1Keenan Research Centre, Li Ka Shing Knowledge Institute, St. Michael's Hospital, Toronto, ON, Canada M5B 1W8
2Division of Cardiology, St. Michael's Hospital, Toronto, ON, Canada M5B 1W8
3Department of Medicine, University of Toronto, Toronto, ON, Canada M5S 1A8

Received 5 March 2012; Revised 1 June 2012; Accepted 12 June 2012

Academic Editor: Ottar Kjell Nygård

Copyright © 2012 Andrew Ramadeen and Paul Dorian. This is an open access article distributed under the Creative Commons Attribution License, which permits unrestricted use, distribution, and reproduction in any medium, provided the original work is properly cited.
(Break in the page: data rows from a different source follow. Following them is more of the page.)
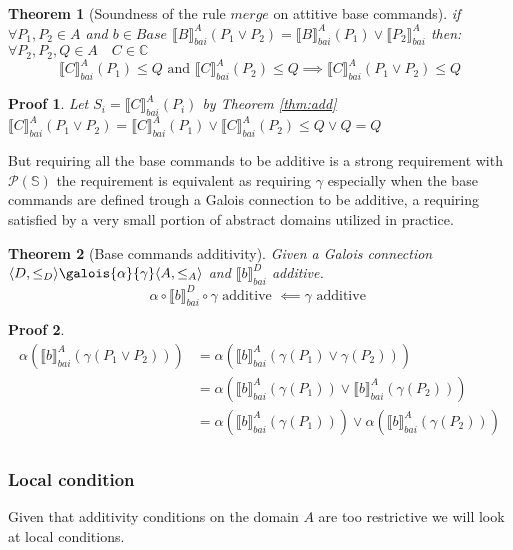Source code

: \documentclass{article}
\newtheorem{theorem}{Theorem}
\newtheorem{proofs}{Proof}
\newcommand*{\sem}[1]{
    \llbracket #1 \rrbracket
}
\newcommand{\bca}[2]{
    #2_{bai}^{#1}
}
\newcommand{\bsem}[2][A]{
    \bca{#1}{\sem{#2}}
}
\def\lang{\mathbb{C}}
\def\state{\mathbb{S}}
\def\pow{\mathcal{P}}
\begin{document}
    \begin{theorem}[Soundness of the rule $merge$ on attitive base commands]
        if $\forall P_1, P_2 \in A$ and $b \in Base$ $\bsem{B}(P_1 \lor P_2)
        = \bsem{B}(P_1) \lor \bsem{P_2}$ then:
        $\forall P_2, P_2, Q \in A \quad C \in \lang$
        $$\bsem{C}(P_1) \leq Q \text{ and } \bsem{C}(P_2) \leq Q \implies
        \bsem{C}(P_1 \lor P_2) \leq Q$$
    \end{theorem}
    \begin{proofs}
        Let $S_i = \bsem{C}(P_i)$ by Theorem \ref{thm:add} 
        $\bsem{C}(P_1 \lor P_2) = \bsem{C}(P_1) \vee \bsem{C}(P_2) \leq Q \lor Q
        = Q$
    \end{proofs}

    But requiring all the base commands to be additive is a strong requirement
    with $\pow(\state)$ the requirement is equivalent as requiring $\gamma$ 
    especially when the base commands are defined trough a Galois connection
    to be additive, a requiring satisfied by a very small portion of abstract
    domains utilized in practice.

    \begin{theorem}[Base commands additivity]
        Given a Galois connection $\langle D, \leq_D \rangle 
        \galois{\alpha}{\gamma} \langle A, \leq_A \rangle$ and
        $\bsem[D]{b}$ additive.
        $$\alpha \circ \bsem[D]{b} \circ \gamma \text{ additive }
        \impliedby \gamma \text{ additive }$$
    \end{theorem}
    \begin{proofs}
        \begin{align*}
            \alpha(\bsem{b}(\gamma(P_1 \lor P_2)))
                &= \alpha(\bsem{b}(\gamma(P_1) \lor \gamma(P_2))) \\
                &= \alpha(\bsem{b}(\gamma(P_1)) \lor \bsem{b}(\gamma(P_2))) \\
                &= \alpha(\bsem{b}(\gamma(P_1))) \lor \alpha(\bsem{b}(\gamma(P_2))) \\
        \end{align*}
    \end{proofs}

\subsubsection{Local condition}
    Given that additivity conditions on the domain $A$ are too restrictive we
    will look at local conditions.
    
\end{document}
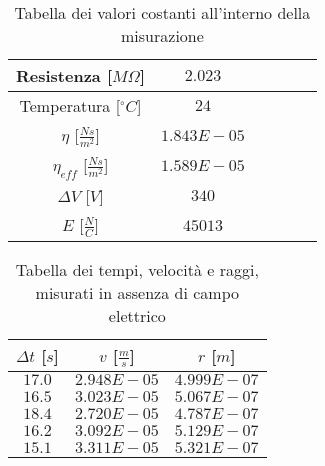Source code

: \documentclass{article}
\begin{document}
\begin{multicols}{2}

\begin{table}[H]
	\centering
	\begin{tabular}{| c | c | c | c | c | c |}
		\hline
		Resistenza [$M\Omega$] & $2.023$\\
		\hline
		Temperatura [$^\circ C$]& $24$\\
		\hline
		$\eta$ [$\frac{Ns}{m^2}$] & $1.843E-05$\\
		\hline
		$\eta_{eff}$ [$\frac{Ns}{m^2}$] & $1.589E-05$\\
		\hline
		$\Delta V$ [$V$] & $340$\\
		\hline
		$E$ [$\frac N C$] & $45013$\\
		\hline
	\end{tabular}
	\caption{Tabella dei valori costanti all'interno della misurazione}
	\label{}
\end{table}

\columnbreak

\begin{table}[H]
	\centering
	\begin{tabular}{| c | c | c |}
		\hline
		$\Delta t$ [$s$] & $v$ [$\frac ms$] & $r$ [$m$] \\
		\hline
		$17.0$ & $2.948E-05$ & $4.999E-07$ \\
		$16.5$ & $3.023E-05$ & $5.067E-07$ \\
		$18.4$ & $2.720E-05$ & $4.787E-07$ \\
		$16.2$ & $3.092E-05$ & $5.129E-07$ \\
		$15.1$ & $3.311E-05$ & $5.321E-07$ \\
		\hline
	\end{tabular}
	\caption{Tabella dei tempi, velocità e raggi, misurati in assenza di campo elettrico}
	\label{}
\end{table}
	
\end{multicols}
\end{document}
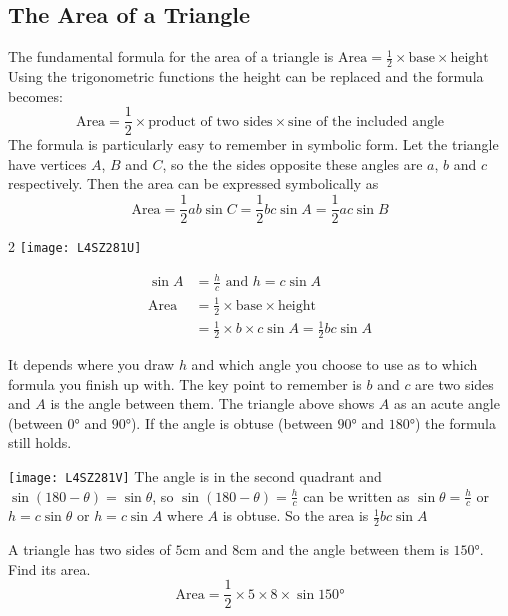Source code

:  

\subsection*{The Area of a Triangle}
The fundamental formula for the area of a triangle is $\text{Area} =\frac{1}{2} \times \text{base} \times \text{height}$ Using the trigonometric functions the height can be replaced and the formula becomes:
\begin{equation*}\text{Area} =\frac{1}{2} \times \text{product of two sides} \times \text{sine of the included angle}
\end{equation*}
The formula is particularly easy to remember in symbolic form. Let the triangle have vertices $A$, $B$ and $C$, so the the sides opposite these angles are $a$, $b$ and $c$ respectively. Then the area can be expressed symbolically as
\begin{equation*}\text{Area} =\frac{1}{2} a b \sin  C =\frac{1}{2} b c \sin  A =\frac{1}{2} a c \sin  B
\end{equation*}

\columnsep =30pt
\begin {multicols}{2} 
\texttt{[image: L4SZ281U]}

\begin{align*}\sin  A &  = \frac{h}{c}\text{ and }h =c \sin  A \\
\text{Area} &  =  \frac{1}{2} \times \text{base} \times \text{height} \\
 &  =  \frac{1}{2} \times b \times c \sin  A =\frac{1}{2} b c \sin  A
 \end{align*}
\end {multicols}
It depends where you draw $h$ and which angle you choose to use as to which formula you finish up with. The key point to remember is $b$ and $c$ are two sides and $A$ is the angle between them. The triangle above shows $A$ as an acute angle (between $\ang{0}$ and $\ang{90} $). If the angle is obtuse (between $\ang{90} $ and $\ang{180} $) the formula still holds. 
\begin{multicols}{2}
\texttt{[image: L4SZ281V]}
The angle is in the second quadrant and $\sin  (180 -\theta ) =\sin  \theta $, so $\sin  (180 -\theta ) =\frac{h}{c}$ can be written as $\sin  \theta  =\frac{h}{c}$ or $h =c \sin  \theta $ or $h =c \sin  A$ where $A$ is obtuse. So the area is $\frac{1}{2} b c \sin  A$ 
\end{multicols}
\clearpage
\example A triangle has two sides of $5 \mbox{cm}$ and $8 \mbox{cm}$ and the angle between them is $\ang{150} $. Find its area.\medskip\\
\solution
\begin{equation*}\text{Area} =\frac{1}{2} \times 5 \times 8 \times \sin  \ang{150} 
\end{equation*}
Long-chain n-3-polyunsaturated fatty acids (n-3 LCPUFAs), referring particularly to marine-derived eicosapentaenoic acid (EPA) and docosahexaenoic acid (DHA), have been shown to be effective in treating arrhythmias in some clinical trials and animal studies. The mechanism for this effect of n-3 LCPUFAs is not well understood. Experimental studies and clinical trials published in the 1980s and 1990s suggested that n-3 LCPUFAs may be antiarrhythmic drugs, but more recent trials have not confirmed this. In this paper, we examine evidence for, and against, the direct antiarrhythmic action of n-3 LCPUFAs and suggest that antistructural remodeling effects of n-3 LCPUFAs may be more relevant in accounting for their clinical effects.